What to produce »
Copy each line of the entries that contains the word "buttons".

Excerpted data »
Content starts

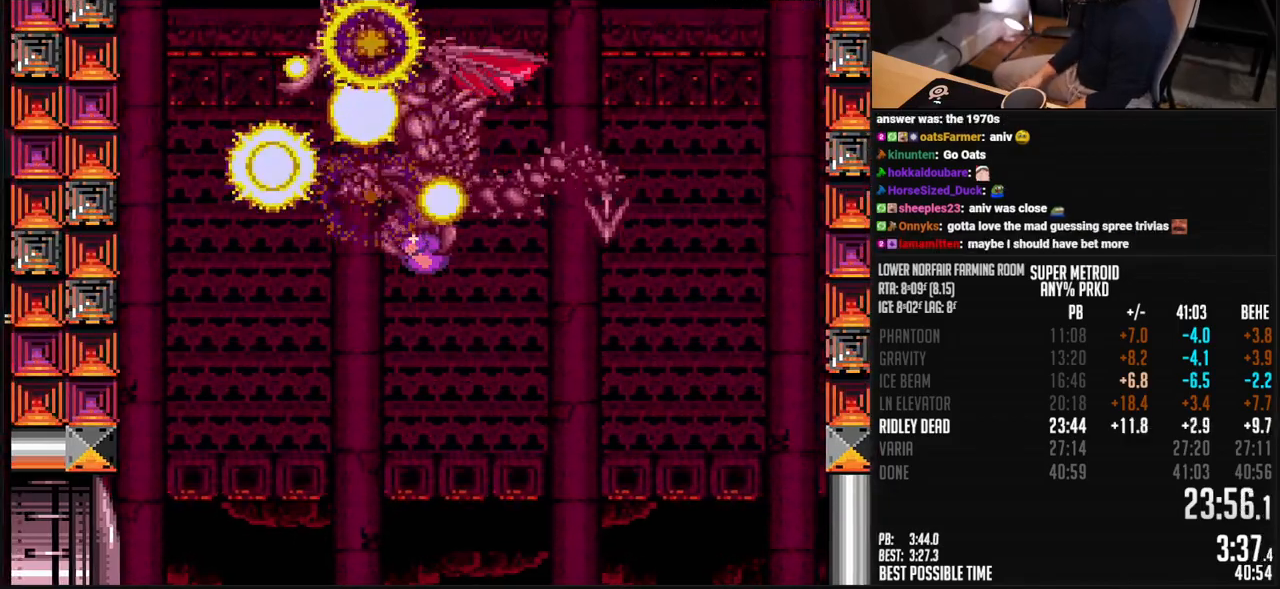
{"buttons": ["B", "DPAD_RIGHT"], "events": []}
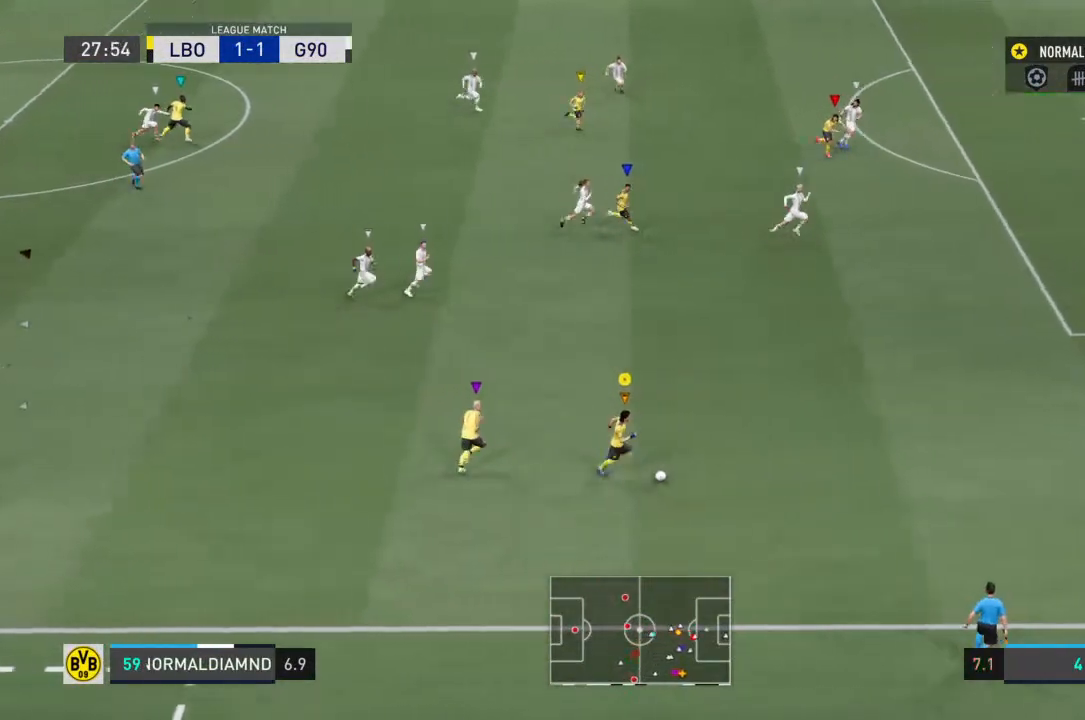
Gameplay with a controller (PlayStation layout); each line is a JSON object with the inputs held at the frame after it. "events" lists button and stick changes between this image and that frame as [ms after this image, input, new state], when the widget could be followed in between. Not read: L3 R3.
{"buttons": ["R2"], "left_stick": "up-right", "right_stick": "center", "events": [[433, "left_stick", "up-right"]]}
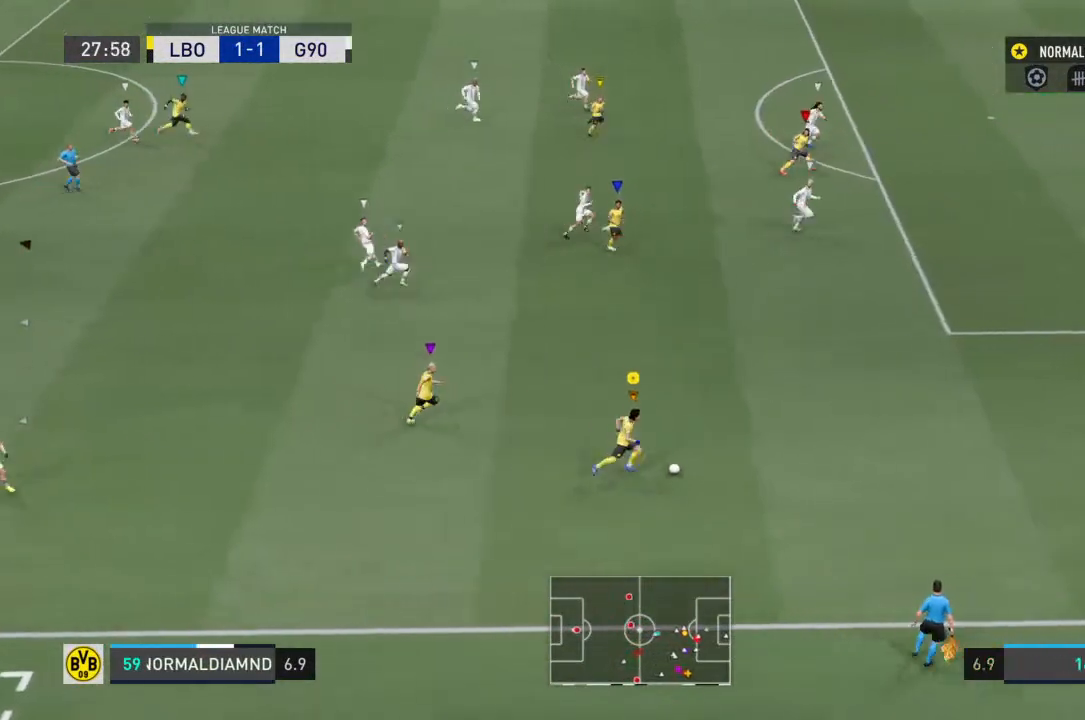
{"buttons": ["R2"], "left_stick": "up-right", "right_stick": "center", "events": []}
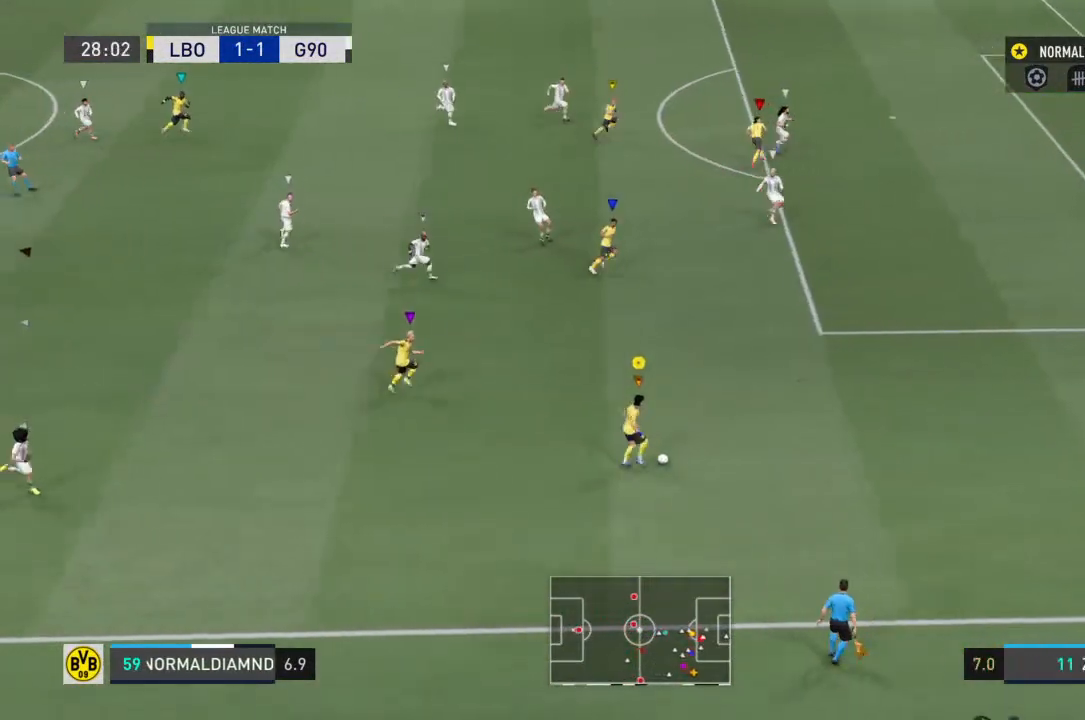
{"buttons": ["CIRCLE"], "left_stick": "up-right", "right_stick": "center", "events": [[167, "R2", "up"], [400, "CIRCLE", "down"]]}
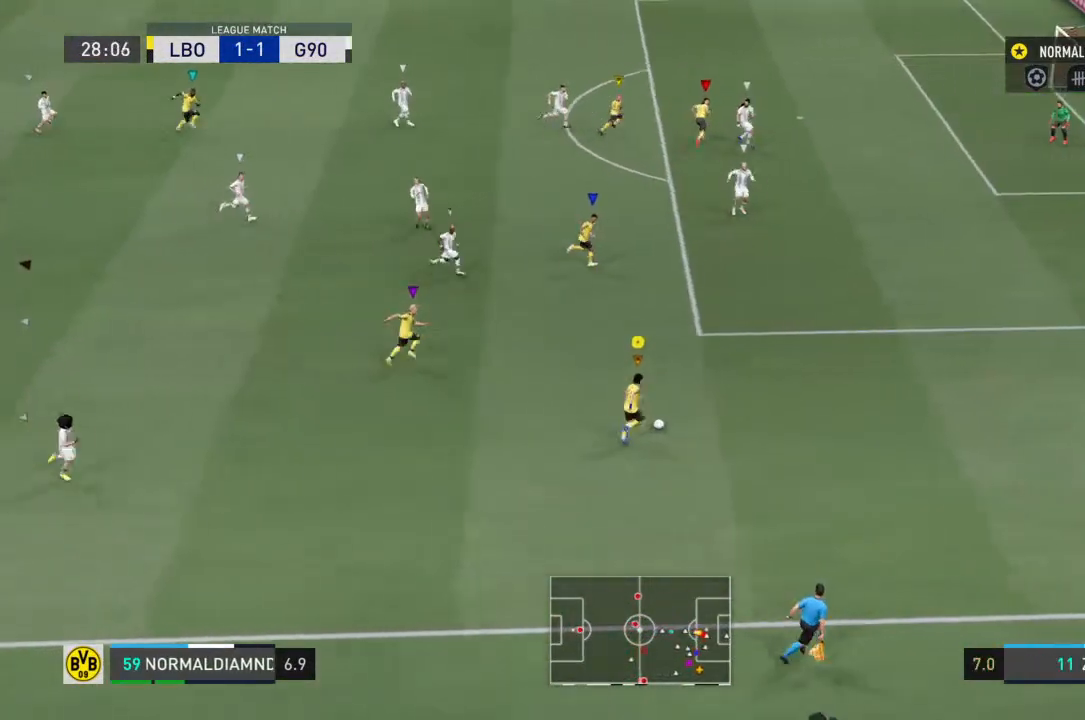
{"buttons": [], "left_stick": "up-right", "right_stick": "center", "events": [[200, "CIRCLE", "up"]]}
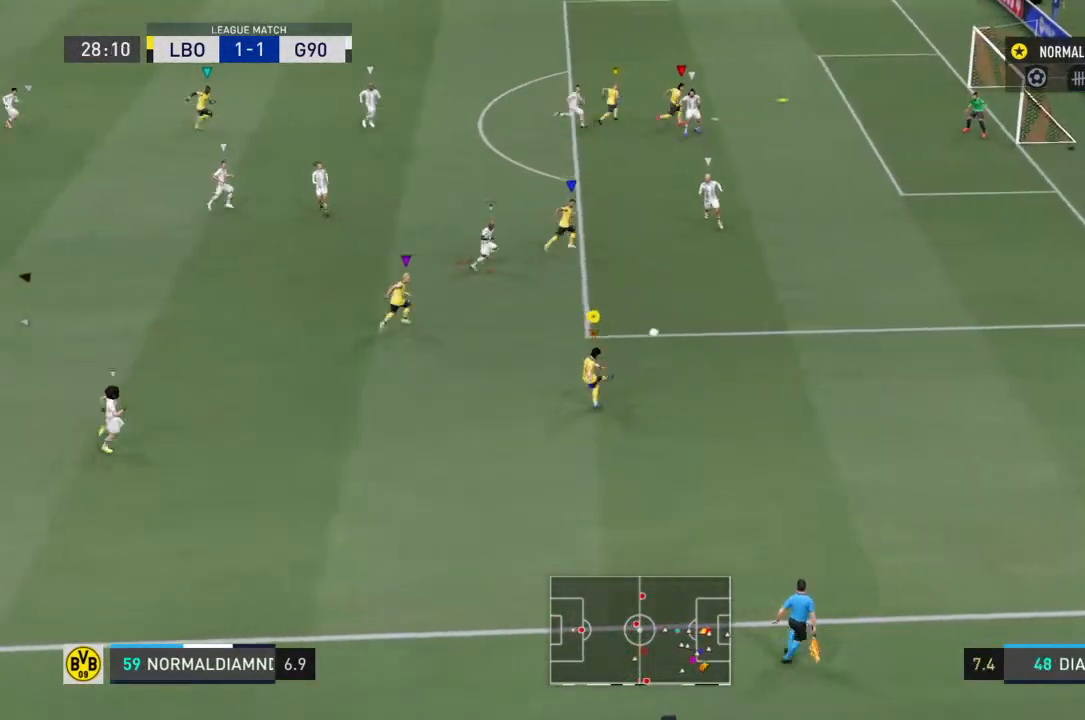
{"buttons": [], "left_stick": "up-right", "right_stick": "center", "events": []}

Content ends

Solved problem »
{"buttons": ["B", "DPAD_RIGHT"], "events": []}
{"buttons": ["R2"], "left_stick": "up-right", "right_stick": "center", "events": [[433, "left_stick", "up-right"]]}
{"buttons": ["R2"], "left_stick": "up-right", "right_stick": "center", "events": []}
{"buttons": ["CIRCLE"], "left_stick": "up-right", "right_stick": "center", "events": [[167, "R2", "up"], [400, "CIRCLE", "down"]]}
{"buttons": [], "left_stick": "up-right", "right_stick": "center", "events": [[200, "CIRCLE", "up"]]}
{"buttons": [], "left_stick": "up-right", "right_stick": "center", "events": []}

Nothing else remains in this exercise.